▶ TASK TO CARRY OUT:
Copy the data that follows exactly, and include none of its images.
(Beginning of COLLECTED DATA)
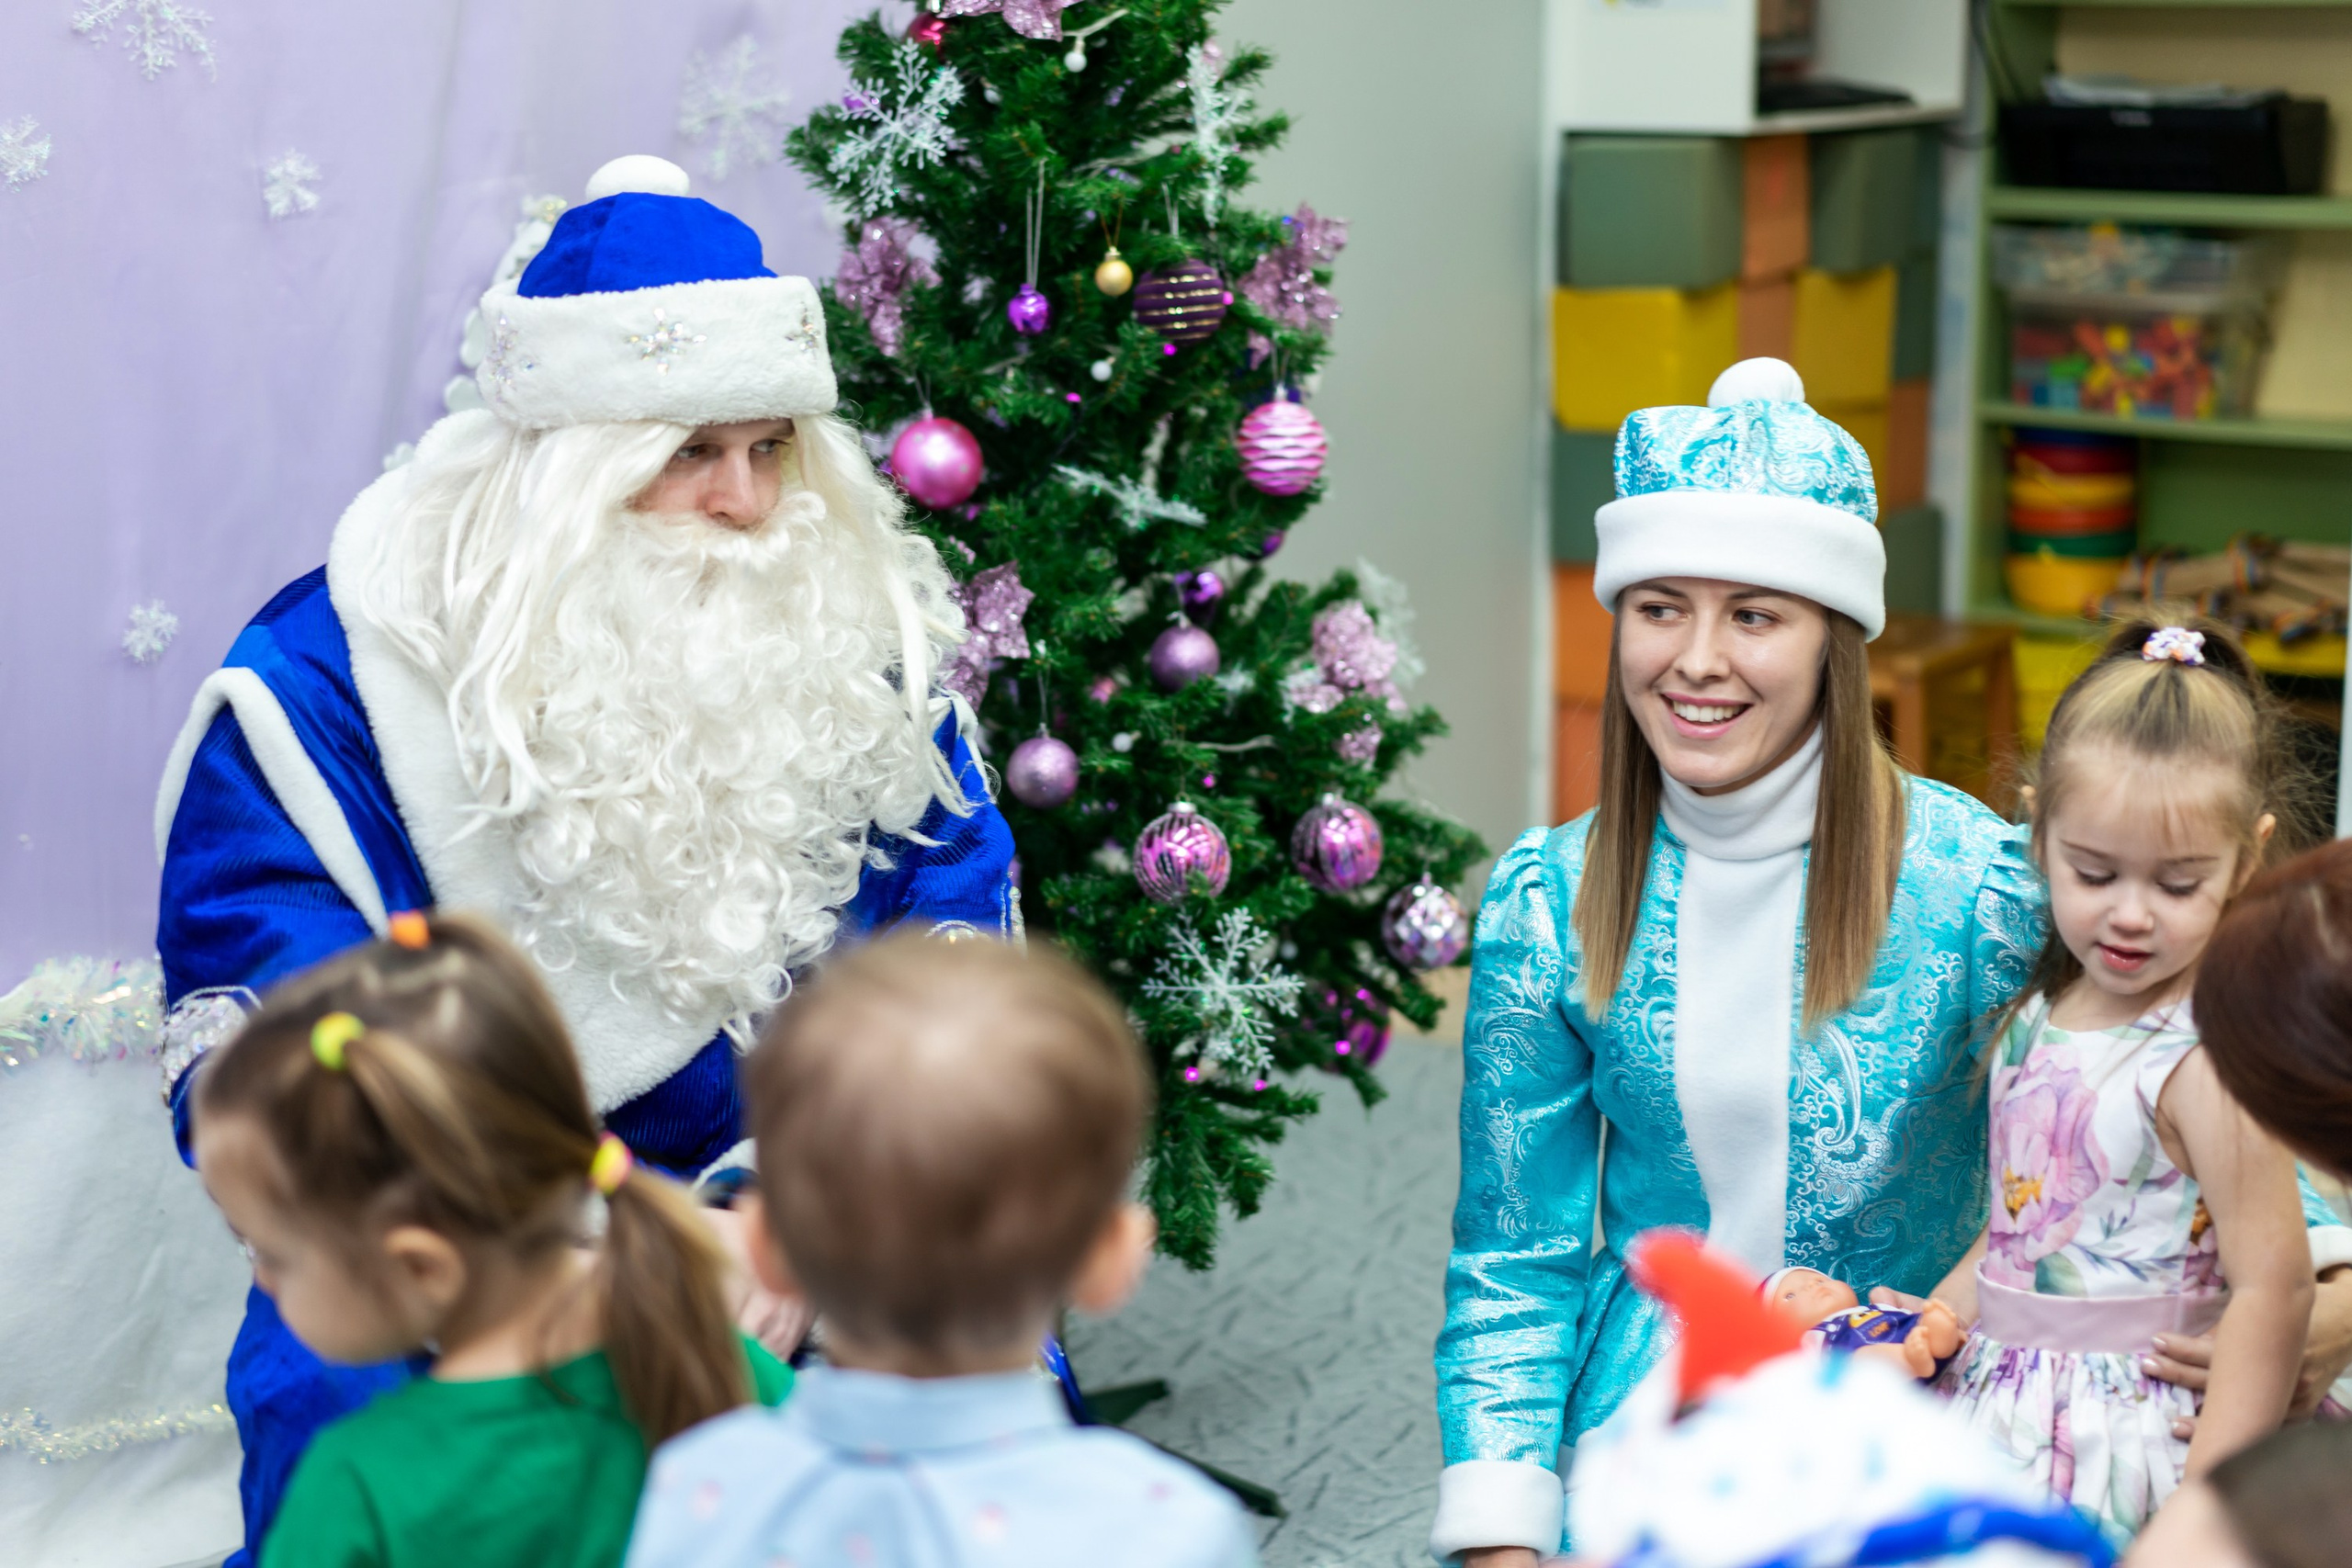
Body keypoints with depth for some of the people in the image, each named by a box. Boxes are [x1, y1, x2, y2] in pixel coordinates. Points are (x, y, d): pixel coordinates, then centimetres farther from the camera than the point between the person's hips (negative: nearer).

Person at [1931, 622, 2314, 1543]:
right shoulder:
(End of COLLECTED DATA)
▶ RESULT FOR THIS TASK:
Body keypoints with depth for some of the people in the image, each named by a box. Boxes are [x1, y1, x2, y2] in pixel coordinates. Points are (x, y, d): pixel coordinates, then centimetres farther from the camera than the point between the person's hips (negative: nearer).

Person at [1931, 622, 2314, 1543]:
right shoulder:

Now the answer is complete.